I also put together a simple XSLT to make this a human friendly HTML. I added a reference to it in the XML document. When you point a browser at the Service Description response the XML file (above) comes back, the browser grabs the XSLT, converts the XML to HTML and renders it like this:

ServiceDescriptionPrototype-01.png


Jimg 16:22, 14 November 2011 (PST) We should think about making this a JSON response, or think about having http://server/file.nc return the XML and http://server/file.nc.json return JSON using an XSLT transform. Jimg 16:22, 14 November 2011 (PST) Nathan and I both conclude that the XML response should include the full URL and not do some weird hack where URLs are 'built'.

Issues

  • This a change in server behavior that will change the response content of file access URLs.
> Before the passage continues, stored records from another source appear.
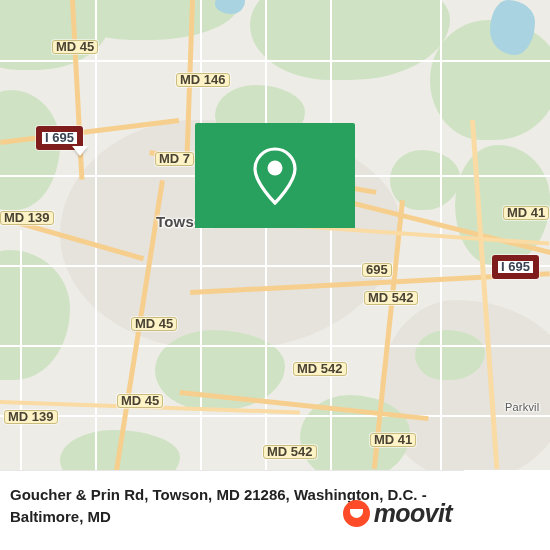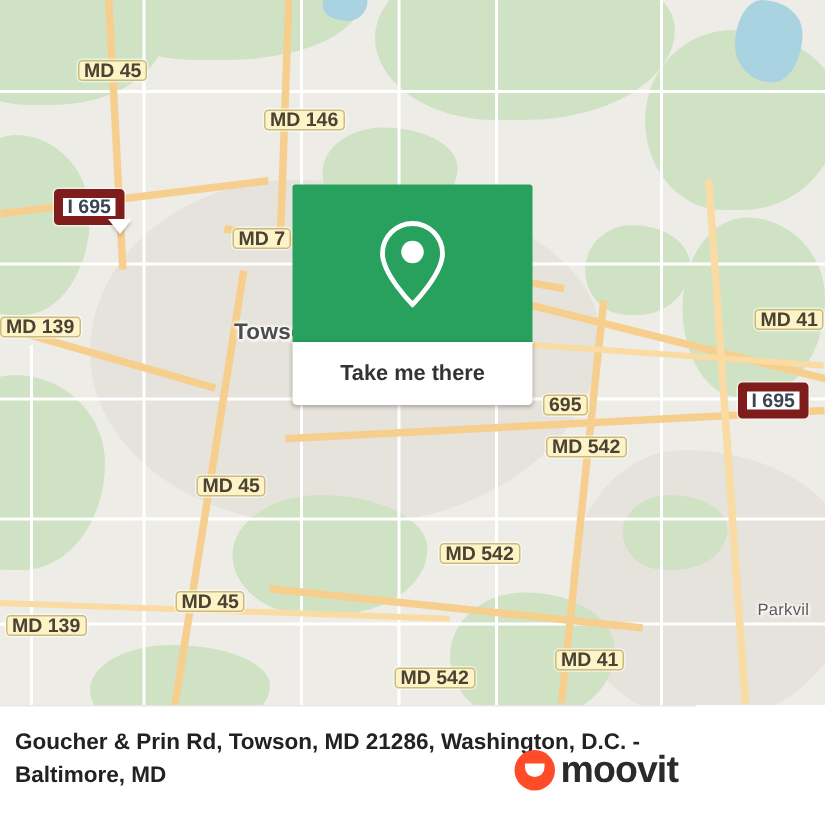--- a/index.html
+++ b/index.html
@@ -182,20 +182,21 @@
     font-weight: bold;
     line-height: 22px;
   }
   .moovit {
     position: absolute;
     right: 12px;
     top: 28px;
     display: flex;
     align-items: center;
     gap: 4px;
+    font-style: italic;
   }
   .moovit-mark {
     width: 27px;
     height: 27px;
     border-radius: 50%;
     background: #ff4b28;
     position: relative;
   }
   .moovit-mark::after {
     content: "";
@@ -290,21 +291,20 @@
 
     <div class="popup">
       <div class="popup-top">
         <div class="pin-wrap">
           <svg width="46" height="58" viewBox="0 0 46 58" aria-hidden="true">
             <path d="M23 2 C12 2 3 11 3 22 C3 36 23 56 23 56 C23 56 43 36 43 22 C43 11 34 2 23 2 Z" fill="none" stroke="#ffffff" stroke-width="3.2"></path>
             <circle cx="23" cy="21" r="7.5" fill="#ffffff"></circle>
           </svg>
         </div>
       </div>
-      <div class="popup-btn">Take me there</div>
     </div>
     <div class="popup-tail"></div>
 
   </div>
 
   <div class="footer">
     <div class="footer-title">Goucher &amp; Prin Rd, Towson, MD 21286, Washington, D.C. - Baltimore, MD</div>
     <div class="moovit">
       <div class="moovit-mark"></div>
       <div class="moovit-word">moovit</div>

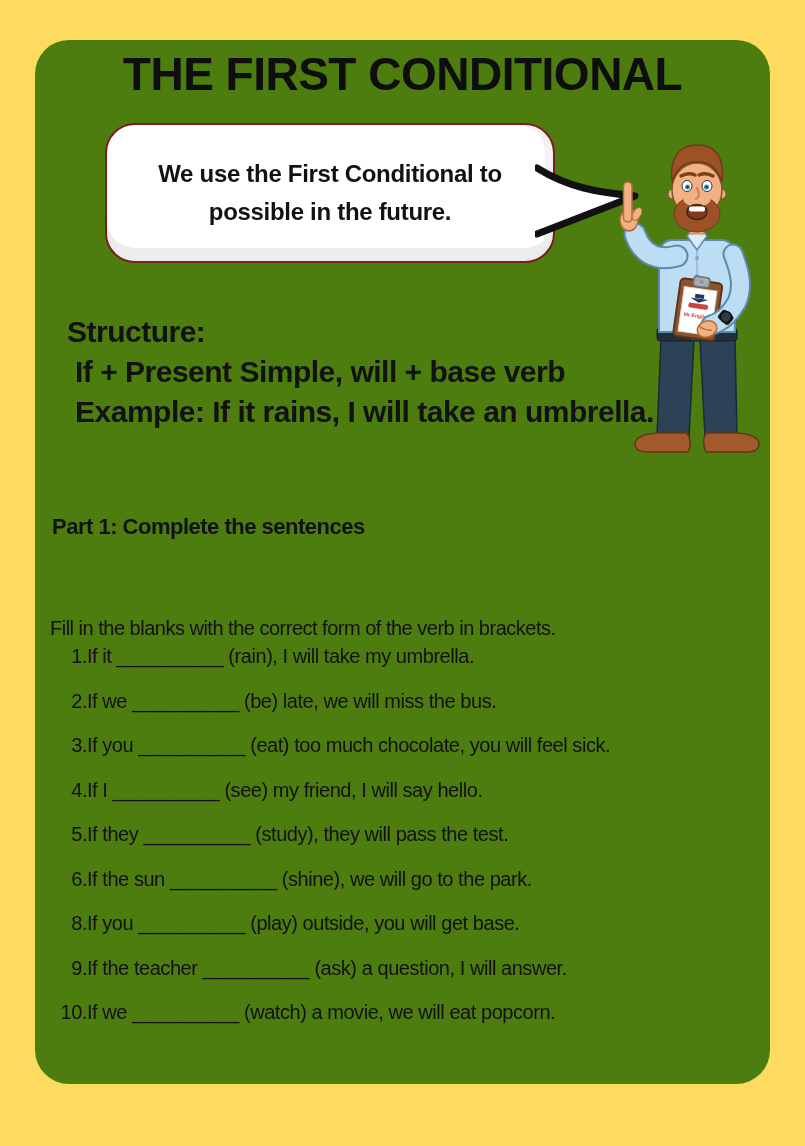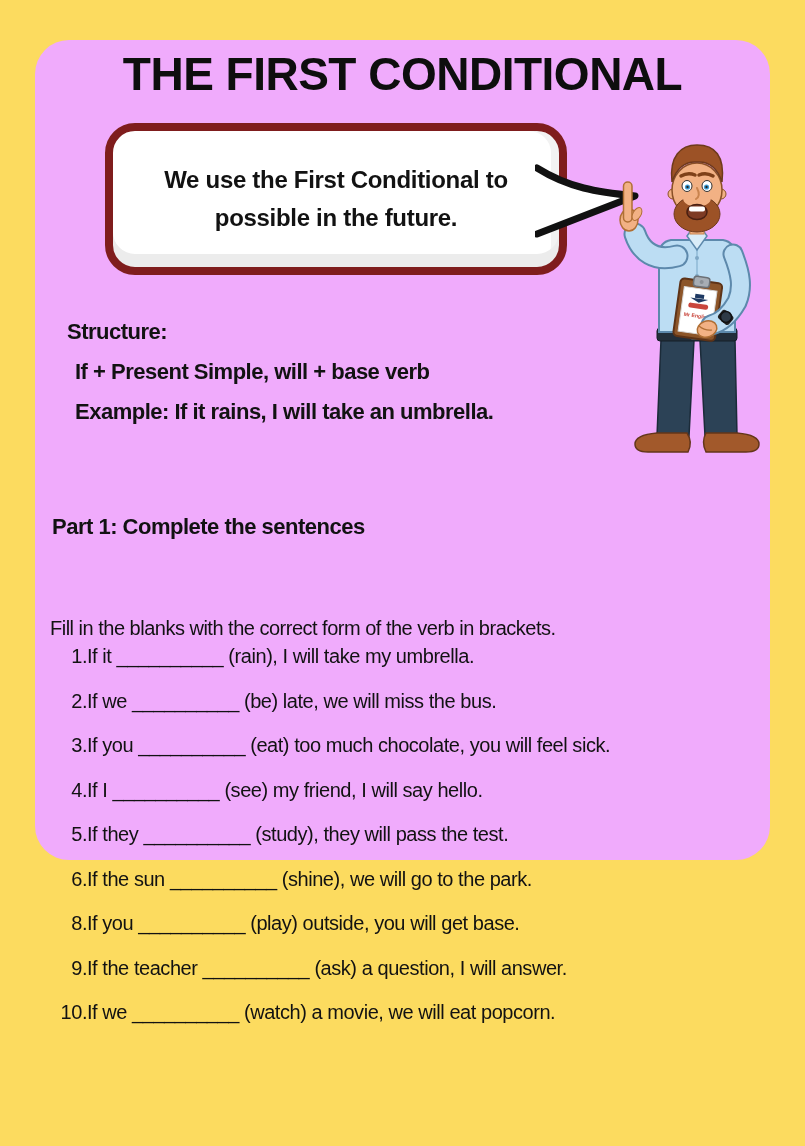--- a/index.html
+++ b/index.html
@@ -3,45 +3,45 @@
 <meta charset="utf-8">
 <style>
   html,body{margin:0;padding:0;}
   body{
     width:805px;height:1146px;position:relative;overflow:hidden;
     background:#FCDB5F;
     font-family:"Liberation Sans",sans-serif;
     color:#121212;
   }
   .card{
-    position:absolute;left:35px;top:40px;width:735px;height:820px;
-    background:#f0abfc;border-radius:34px;
+    position:absolute;left:35px;top:40px;width:735px;height:1044px;
+    background:#4d7c0f;border-radius:34px;
   }
   .title{
     position:absolute;top:8px;left:0;width:100%;
     text-align:center;font-size:46px;line-height:52px;
     font-weight:900;letter-spacing:-0.5px;color:#0e0e0e;
     white-space:nowrap;
   }
   .bubble{
     position:absolute;left:70px;top:83px;width:446px;height:136px;
-    background:#FFFFFF;border:8px solid #7f1d1d;border-radius:30px;
+    background:#FFFFFF;border:2px solid #7f1d1d;border-radius:30px;
     z-index:2;display:flex;align-items:center;justify-content:center;
     box-shadow:inset 0 -13px 0 #ECECEC, inset -8px 0 0 #F2F2F2;
   }
   .bubble-text{
     text-align:center;font-size:24px;line-height:38px;font-weight:bold;
     letter-spacing:-0.3px;color:#121212;padding:0 10px;
   }
   .bubble-text .line{display:block;}
   .tail{position:absolute;left:500px;top:122px;z-index:3;}
   .character{position:absolute;left:560px;top:96px;z-index:4;}
   .structure{
     position:absolute;left:32px;top:280px;
-    font-size:22px;font-weight:bold;letter-spacing:-0.5px;
+    font-size:30px;font-weight:bold;letter-spacing:-0.5px;
   }
   .structure .line{line-height:24px;margin-bottom:16px;white-space:nowrap;}
   .structure .indented{padding-left:8px;}
   .part1-heading{
     position:absolute;left:17px;top:474px;
     font-size:22px;font-weight:bold;letter-spacing:-0.5px;white-space:nowrap;
   }
   .instructions{
     position:absolute;left:15px;top:557px;
     font-size:20px;font-weight:normal;letter-spacing:-0.5px;white-space:nowrap;margin-top:20px;

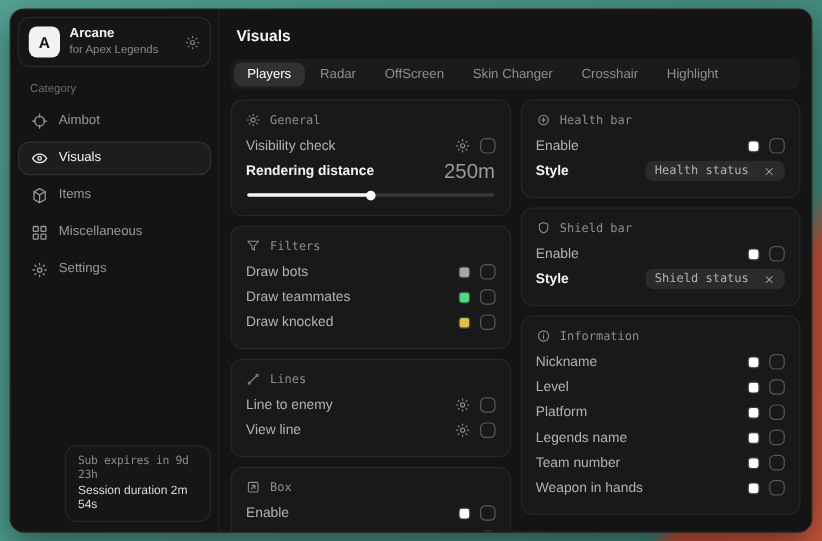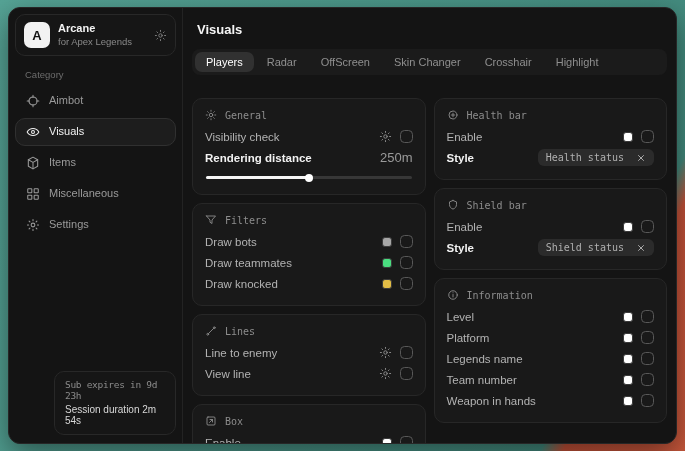--- a/index.html
+++ b/index.html
@@ -28,32 +28,32 @@
   .nav-item { display:flex; align-items:flex-start; gap:9px; padding:6px 10px; border:1px solid transparent; border-radius:10px; color:#9a9a9a; font-size:11px; cursor:pointer; }
   .nav-item .nicon { width:14px; height:14px; flex:0 0 14px; }
   .nav-item.selected { background:#1d1d1d; border-color:#303030; color:#f2f2f2; }
   .spacer { flex:1; }
   .footer-card { border:1px solid #282828; border-radius:10px; padding:7px 10px 8px 10px; background:#161616;margin-left:39px; }
   .expiry { font-family:"DejaVu Sans Mono", monospace; font-size:9.5px; color:#8b8b8b; letter-spacing:-0.3px; }
   .session { font-size:10px; color:#d8d8d8; margin-top:3px; }
   
   .main { flex:1; display:flex; flex-direction:column; padding:12px 9px 0 9px; overflow:hidden; }
   .page-title { color:#f5f5f5; font-size:13px; font-weight:bold; margin:2px 5px 12px 5px; }
-  .tabs { display:flex; align-items:center; gap:2px; background:#1b1b1b; border-radius:8px; padding:3px; margin-bottom:23px; }
+  .tabs { display:flex; align-items:center; gap:2px; background:#1b1b1b; border-radius:8px; padding:3px; margin-bottom:8px; }
   .tab { font-size:11px; color:#8f8f8f; padding:4px 11px; border-radius:7px; cursor:pointer; white-space:nowrap; }
   .tab.active { background:#313131; color:#ffffff; }
   .content { display:flex; gap:8px; align-items:flex-start; }
   .col { flex:1; display:flex; flex-direction:column; gap:8px; min-width:0; }
   .card { background:#191919; border:1px solid #272727; border-radius:10px; padding:10px 12px 11px 12px; }
   .card-head { display:flex; align-items:center; gap:8px; color:#8d8d8d; font-family:"DejaVu Sans Mono", monospace; font-size:10px; margin-bottom:5px; }
   .card-head .hicon { width:12px; height:12px; }
   .row { display:flex; align-items:center; justify-content:space-between; height:21px; }
   .lbl { color:#b3b3b3; font-size:11.5px; }
   .lbl.em { color:#f2f2f2; font-weight:bold; }
-  .val { color:#9a9a9a; font-size:13px; }
+  .val { color:#9a9a9a; font-size:17px; }
   .ctrls { display:flex; align-items:center; gap:8px; }
   .checkbox { width:13px; height:13px; border:1.5px solid #585858; border-radius:4.5px; cursor:pointer; }
   .swatch { width:10px; height:10px; border-radius:3px; border:1px solid #3a3a3a; cursor:pointer; }
   .rgear { width:13px; height:13px; color:#8a8a8a; cursor:pointer; }
   .slider { position:relative; height:3px; background:#373737; border-radius:2px; margin:8px 1px 4px 1px; cursor:pointer; }
   .slider-fill { position:absolute; left:0; top:0; bottom:0; background:#f5f5f5; border-radius:2px; }
   .slider-thumb { position:absolute; top:50%; width:8px; height:8px; background:#ffffff; border-radius:50%; transform:translate(-50%,-50%); }
   .dropdown { display:flex; align-items:center; gap:12px; background:#2b2b2b; border-radius:6px; padding:3px 8px; cursor:pointer; }
   .dropdown .dtext { color:#b0b0b0; font-size:10px; font-family:"DejaVu Sans Mono", monospace; }
   .dropdown .dx { width:10px; height:10px; color:#d6d6d6; }
@@ -348,20 +348,27 @@
           <div class="card-head">
             <span class="hicon">
                 <svg viewBox="0 0 24 24">
                   <circle cx="12" cy="12" r="8.5"></circle>
                   <path d="M12 11v5M12 7.5v.3"></path>
                 </svg>
               </span>
             <span>Information</span>
           </div>
           <div class="row">
+            <span class="lbl">Nickname</span>
+            <span class="ctrls">
+                <span class="swatch" style="background: rgb(255, 255, 255);"></span>
+                <span class="checkbox"></span>
+              </span>
+          </div>
+          <div class="row">
             <span class="lbl">Level</span>
             <span class="ctrls">
                 <span class="swatch" style="background: rgb(255, 255, 255);"></span>
                 <span class="checkbox"></span>
               </span>
           </div>
           <div class="row">
             <span class="lbl">Platform</span>
             <span class="ctrls">
                 <span class="swatch" style="background: rgb(255, 255, 255);"></span>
These URLs are not part of the regular DAP URL pattern and their current behavior is a function of server configuration.
  • How might we describe the way to elicit DAP3.x and DAP4 versions of the responses in this description given that we currently rely on the XDAP-Accept HTTP header to inform the server of the version being requested? Jimg 16:18, 14 November 2011 (PST) We can define a new set of extensions for these responses, especially since there are only two (ddx4 and dodsx4, e.g.). There are several other syntaxes that put this information in the URL, but if we use unique URLs to reference these new responses, then we don't break REST. This would mean that the XDAP-Accept: header would be dropped, but that's a separate discussion.
  • I know we discussed additional issues, but I can't recall them. Please add them if you do!